Some blog posts do not need a lot of words to describe the problem with online bidding in coin auctions. This screenshot is worth a thousand words; I sent about 50 words to Proxibid in its “report the item” link without effecting any change in the lot that lacked photos of the coins inside the depicted album.

The competing auction on HiBid shows seven photos of all coins inside a similar album.

Which do you think would get my bid?

I’m a collector of Jefferson nickels. In this post you can read about how I comb through albums looking for the 5 or 6 full steps on the reverse of these nickels as they often bring high premiums and now can be found raw only in albums like these.
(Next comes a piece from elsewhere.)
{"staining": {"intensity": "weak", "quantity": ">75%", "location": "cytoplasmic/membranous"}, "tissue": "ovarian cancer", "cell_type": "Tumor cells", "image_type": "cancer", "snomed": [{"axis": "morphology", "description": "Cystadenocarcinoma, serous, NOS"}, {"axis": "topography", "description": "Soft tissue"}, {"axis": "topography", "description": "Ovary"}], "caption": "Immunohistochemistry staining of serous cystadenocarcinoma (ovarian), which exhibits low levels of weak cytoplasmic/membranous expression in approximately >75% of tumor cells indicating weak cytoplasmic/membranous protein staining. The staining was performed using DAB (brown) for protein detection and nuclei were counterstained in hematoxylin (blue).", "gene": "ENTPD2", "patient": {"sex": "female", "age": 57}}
Usually you can snare a set for about $80, including the 1942-45 war nickels composed of 35% silver, 56% copper, 9% manganese.

In other words, an uncirculated set is a great buy.

I’ve hidden the name of the Proxibid auctioneer because outing that is not the point of this post. Suffice to say that I rarely bid in this auction anymore because this seller often omits reverses of coins and usually takes photos of the album or mint or GSA box and not the coin.

I am putting the focus on Proxibid, however. Its “report the item” link essentially does little anymore. I have patronized Proxibid for a long time, but increasingly I am bidding on trusted sellers on HiBid because, by and large, they respond to inquiries.

HiBid auctioneers who do not respond to queries are immediately crossed off my buying list.

Make no mistake: There are plenty of inconsiderate sellers on HiBid. And that platform lacks a Unified User Agreement, which Proxibid has and on which I count, paying an extra premium. But if Proxibid cannot require the basics, such as demanding that auctioneers selling coins, well, actually post a photo of those coins, then I will pay the HiBid 8% buyer’s premium in this case rather than the Proxibid 15%.

I also understand that Proxibid wants to keep its auctioneers as clients on the portal. But if bidders like me, a longtime fan of Proxibid — which is the best platform still for coins and currency — are migrating to HiBid, well, then, someone may want to enforce basic requirements.

I recommend that Proxibid take seriously its “report the item” messages and act more on behalf of the bidder or, in this case, require the deleting of the lot in question.